Governo autorizou a contratação de mais de centenas de profissionais de saúde para os hospitais.

São 1400 contratos sem termo, com entrada direta nos quadros do Serviço Nacional de Saúde. Um despacho dos Ministérios da Saúde e das Finanças autoriza os hospitais a contratarem, no imediato, centenas de enfermeiros, assistentes técnicos e assistentes operacionais. Governo explica que, caso as administrações tenham bolsas de recrutamento, podem dar início ao processo já nos próximos dias. Secretário de Estado Adjunto e da Saúde garante à TSF que alguns hospitais até ficam com funcionários a mais.

Assim que receberem o despacho da Administração Central do Sistema de Saúde os hospitais têm carta-branca para contratar. O Governo garante que a autorização chega nos próximos dias a todos os hospitais do Serviço Nacional de Saúde (SNS), que passam a ter nos quadros mais 1424 funcionários. No total são "550 enfermeiros, 160 assistentes técnicos e 710 assistentes operacionais, estamos a falar de contratações sem termo", explica o Secretário de Estado Adjunto e da Saúde.
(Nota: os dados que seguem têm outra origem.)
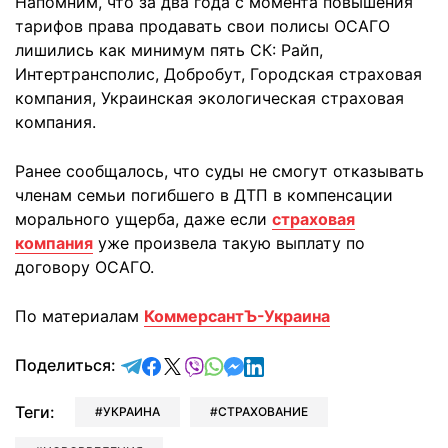
Напомним, что за два года с момента повышения
тарифов права продавать свои полисы ОСАГО
лишились как минимум пять СК: Райп,
Интертрансполис, Добробут, Городская страховая
компания, Украинская экологическая страховая
компания.
Ранее сообщалось, что суды не смогут отказывать
членам семьи погибшего в ДТП в компенсации
морального ущерба, даже если
страховая
компания
уже произвела такую выплату по
договору ОСАГО.
По материалам
КоммерсантЪ-Украина
отправить в Telegram
поделиться в Facebook
поделиться в X
отправить в Viber
отправить в Whatsapp
отправить в Messenger
отправить в LinkedIn
Поделиться:
Теги:
УКРАИНА
СТРАХОВАНИЕ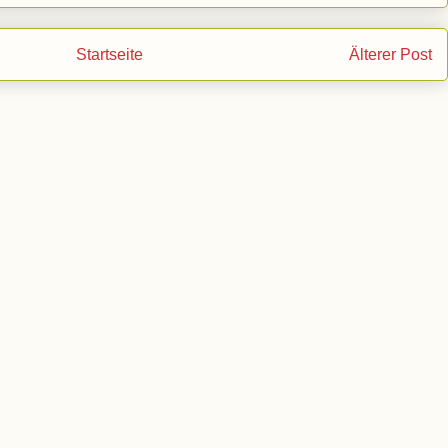
Startseite
Älterer Post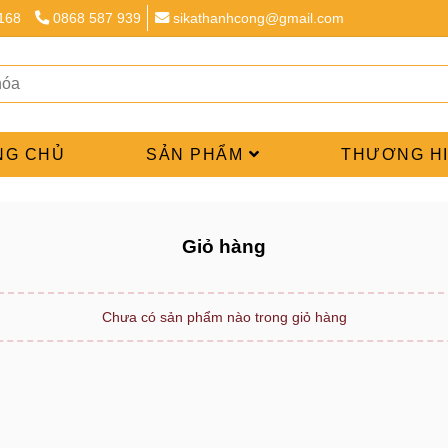
 168
0868 587 939
sikathanhcong@gmail.com
NG CHỦ
SẢN PHẨM
THƯƠNG H
Giỏ hàng
Chưa có sản phẩm nào trong giỏ hàng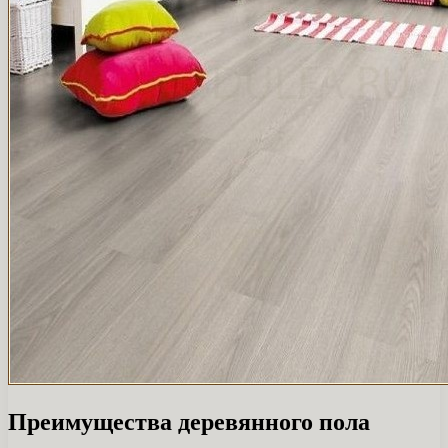
Преимущества деревянного пола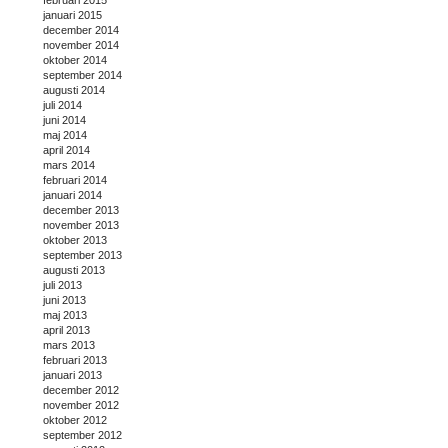
januari 2015
december 2014
november 2014
oktober 2014
september 2014
augusti 2014
juli 2014
juni 2014
maj 2014
april 2014
mars 2014
februari 2014
januari 2014
december 2013
november 2013
oktober 2013
september 2013
augusti 2013
juli 2013
juni 2013
maj 2013
april 2013
mars 2013
februari 2013
januari 2013
december 2012
november 2012
oktober 2012
september 2012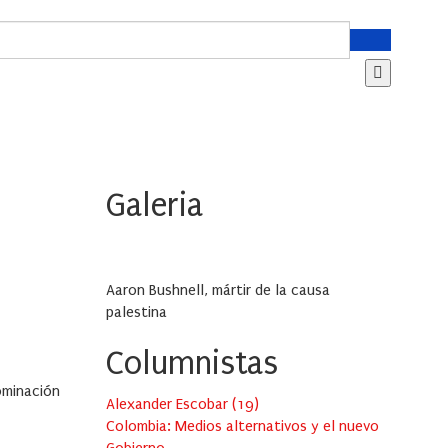
Galeria
Aaron Bushnell, mártir de la causa
palestina
Columnistas
ominación
Alexander Escobar
(
19
)
Colombia: Medios alternativos y el nuevo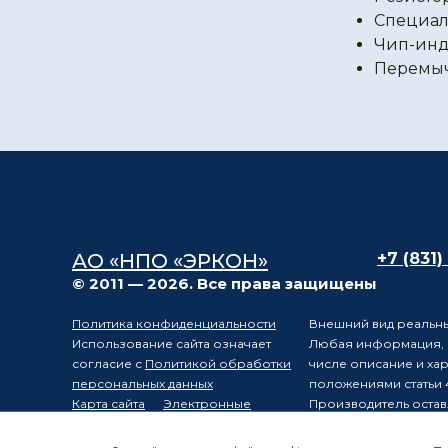
Специал
Чип-инд
Перемы
АО «НПО «ЭРКОН»
+7 (831)
© 2011 — 2026. Все права защищены
Политика конфиденциальности
Внешний вид реальны
Использование сайта означает
Любая информация, п
согласие с
Политикой обработки
числе описание и ха
персональных данных
положениями статьи 
Карта сайта
Электронные
Производитель остав
компоненты
уведомления третьих 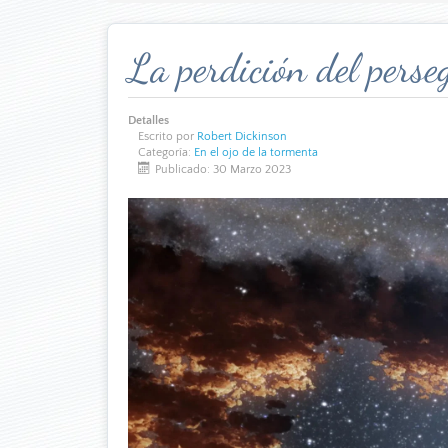
La perdición del pers
Detalles
Escrito por
Robert Dickinson
Categoría:
En el ojo de la tormenta
Publicado: 30 Marzo 2023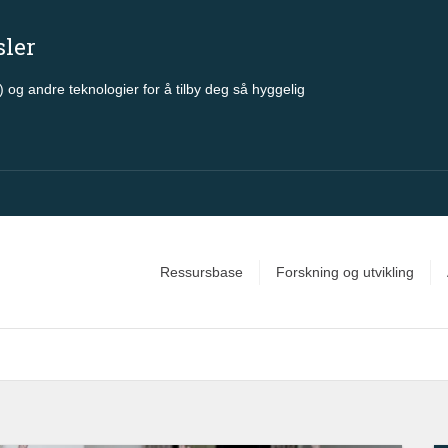
sler
 og andre teknologier for å tilby deg så hyggelig
Ressursbase
Forskning og utvikling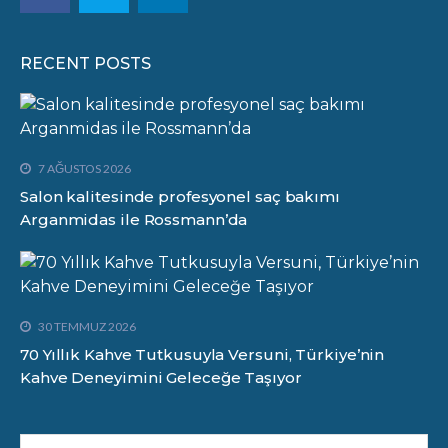
RECENT POSTS
7 AĞUSTOS 2026
Salon kalitesinde profesyonel saç bakımı
Arganmidas ile Rossmann’da
30 TEMMUZ 2026
70 Yıllık Kahve Tutkusuyla Versuni, Türkiye’nin
Kahve Deneyimini Geleceğe Taşıyor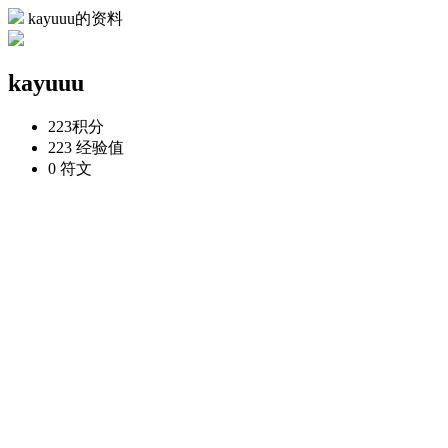
kayuuu的资料
kayuuu
223
积分
223
经验值
0
符文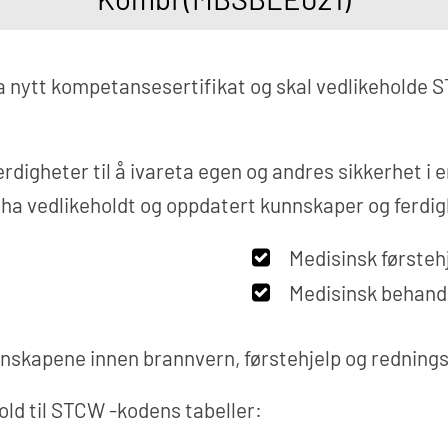
a nytt kompetansesertifikat og skal vedlikeholde
digheter til å ivareta egen og andres sikkerhet i en
ne ha vedlikeholdt og oppdatert kunnskaper og ferdi
Medisinsk førsteh
Medisinsk behandl
nnskapene innen brannvern, førstehjelp og rednings
old til STCW -kodens tabeller: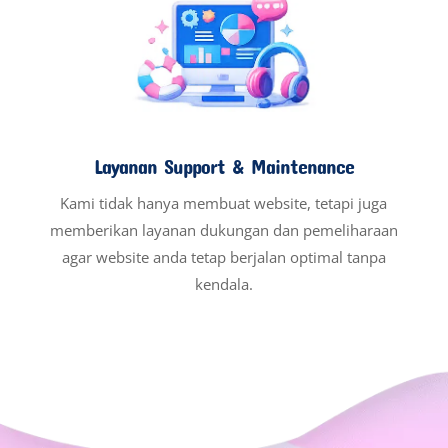
Layanan Support & Maintenance
Kami tidak hanya membuat website, tetapi juga
memberikan layanan dukungan dan pemeliharaan
agar website anda tetap berjalan optimal tanpa
kendala.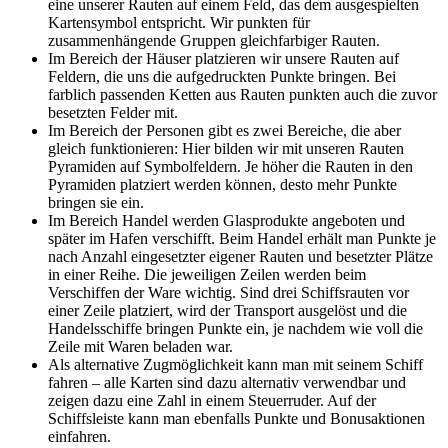
eine unserer Rauten auf einem Feld, das dem ausgespielten
Kartensymbol entspricht. Wir punkten für
zusammenhängende Gruppen gleichfarbiger Rauten.
Im Bereich der Häuser platzieren wir unsere Rauten auf
Feldern, die uns die aufgedruckten Punkte bringen. Bei
farblich passenden Ketten aus Rauten punkten auch die zuvor
besetzten Felder mit.
Im Bereich der Personen gibt es zwei Bereiche, die aber
gleich funktionieren: Hier bilden wir mit unseren Rauten
Pyramiden auf Symbolfeldern. Je höher die Rauten in den
Pyramiden platziert werden können, desto mehr Punkte
bringen sie ein.
Im Bereich Handel werden Glasprodukte angeboten und
später im Hafen verschifft. Beim Handel erhält man Punkte je
nach Anzahl eingesetzter eigener Rauten und besetzter Plätze
in einer Reihe. Die jeweiligen Zeilen werden beim
Verschiffen der Ware wichtig. Sind drei Schiffsrauten vor
einer Zeile platziert, wird der Transport ausgelöst und die
Handelsschiffe bringen Punkte ein, je nachdem wie voll die
Zeile mit Waren beladen war.
Als alternative Zugmöglichkeit kann man mit seinem Schiff
fahren – alle Karten sind dazu alternativ verwendbar und
zeigen dazu eine Zahl in einem Steuerruder. Auf der
Schiffsleiste kann man ebenfalls Punkte und Bonusaktionen
einfahren.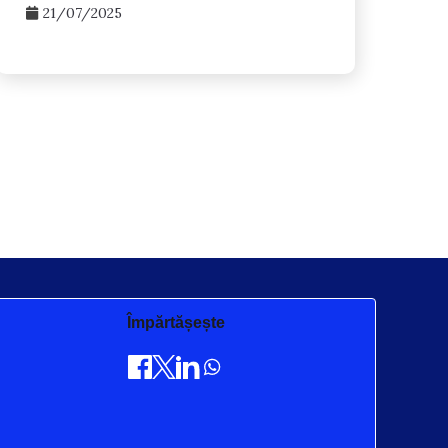
21/07/2025
Împărtășește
Ouvido pela TSF, Francisco Ramos explica que o processo será mais rápido no caso dos hospitais que têm acesso a bolsas de recrutamento, mas que ao longo das próximas semanas todas as unidades deverão ter as contratações concluídas.

O Governo sublinha que o reforço generalizado no SNS será proporcional à falta de pessoal de cada hospital e que os maiores centros vão receber a maior fatia. Em Lisboa, o Hospital de Santa Maria está autorizado a recrutar 115 enfermeiros, 75 assistentes operacionais e 24 assistentes técnicos, no Porto, o Hospital de São João tem direito a 44 enfermeiros e 84 assistentes operacionais e o Centro Hospitalar e Universitário de Coimbra tem autorização para assinar, no total, cerca de uma centena de contratos.

O Secretário de Estado Adjunto e da Saúde garante que alguns hospitais até vão ficar com mais funcionários do que é preciso: "ficam colmatadas definitivamente as faltas provocadas pela passagem às 35 horas [semanais] e, na generalidade dos hospitais, com uma folga razoável a mais de profissionais."

O Ministério da Saúde espera assim acalmar os ânimos no setor e recorda que, além deste reforço, está a decorrer um concurso para contratar médicos.

Em declarações à TSF, Guadalupe Simões, do sindicatos dos enfermeiros portugueses, considera este número é "manifestamente insuficiente para as necessidades".

Ana Avoila, a coordenadora da Federação dos Sindicatos da Função Pública está apreensiva com a notícia e considera que se trata de uma medida eleitoralista e insuficiente para resolver o problema da falta de pessoal nos hospitais.

"Mais do que brincar às campanhas o que nos interessa são os problemas sérios que atravessa o nosso Sistema Nacional de Saúde", sublinhou em declarações à TSF.